This type of divorce is for anyone whose spouse will be confined to a mental institution for at least 18 months because of “insanity or [a] serious mental disorder.” There must also be little chance that the spouse will be cured or discharged in that 18 month period.
Types of No-Fault Divorce in Pennsylvania
In Pennsylvania, there are two different types of no-fault divorce, authorized under 23 Pa.C.S. § 3301(c) – Mutual consent, and § 3301(d) – Irretrievable breakdown. These are both “no-fault” divorces, but legally work differently, mostly in how the filing works. For this reason, they can be thought of as different “types” of no-fault divorces.
Both of these types rely upon the grounds that the marriage is “irretrievably broken.” This is nothing to fear, and is not an admission of failure or anything negative. It merely means that the marriage is not working, and cannot be fixed.
Mutual Consent Divorce
A mutual consent divorce under § 3301(c) requires some teamwork between the parties. Under this type of divorce, both parties file affidavits with the court. An affidavit is a sworn, signed statement, and in their affidavits, both parties agree to the divorce.
The initial filing for this type of divorce must allege that the marriage is irretrievably broken, but this is more of a technicality – the important part is that the parties both agree to the divorce. Additionally, there is a 90-day waiting period between filing and finalizing the divorce, just in case anyone changes their mind. After that period, the divorce can be finalized cheaply and easily.
Irretrievable Breakdown Divorce
Instead of both parties working together, this type of divorce is granted when one party does all the work, and the other fails to object. Under § 3301(d), one party files for divorce, claiming the marriage is irretrievably broken. In order for the divorce to be granted, the other party simply needs to not deny the allegations.
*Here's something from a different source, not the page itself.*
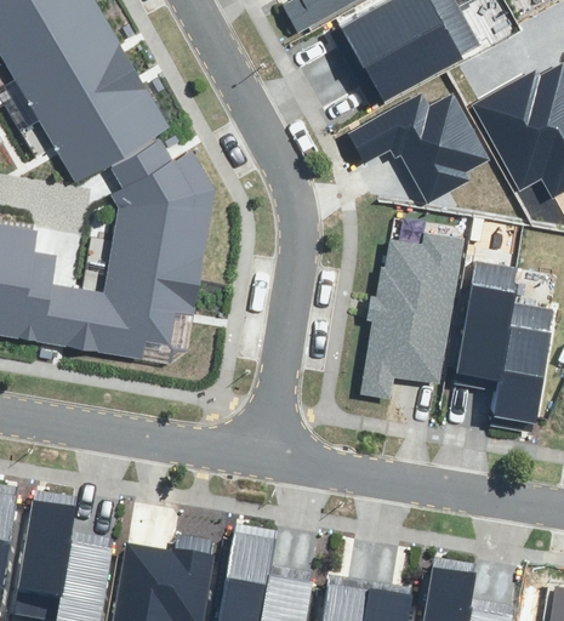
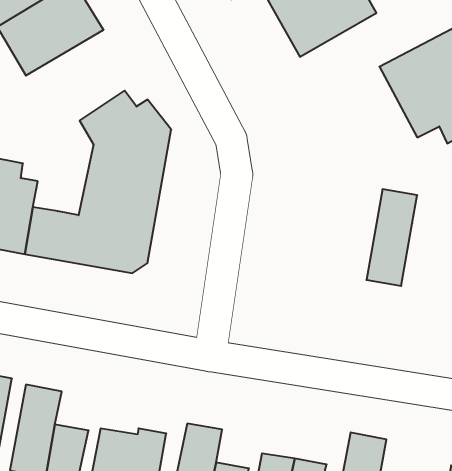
building: [40,64,170,180] -> none
building: [349,97,490,212] -> none
building: [347,224,450,393] -> none
building: [492,300,552,415] -> none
This could be called an “uncontested divorce” or a “no contest divorce.”
If they do deny the allegations, the divorce can still be granted, but requires a bit more work. The court can hold a hearing to determine whether the couple has lived “separately and apart” for at least two years. If they have, then the court will grant the divorce despite the other party’s denial that the marriage is broken.
Sometimes, a court may think that there is a chance the couple could reconcile and fix their marriage. In this case, they might order marriage counseling or other programs to try and fix the marriage. If these fail, the couple can still be divorced.
Because the couple must live separately for two years, this could take up to two years from the decision to get divorced to the finalized divorce order – much longer than the 90 days for a mutual consent divorce. This could be much faster though, if you wait to file for divorce after two years of separation.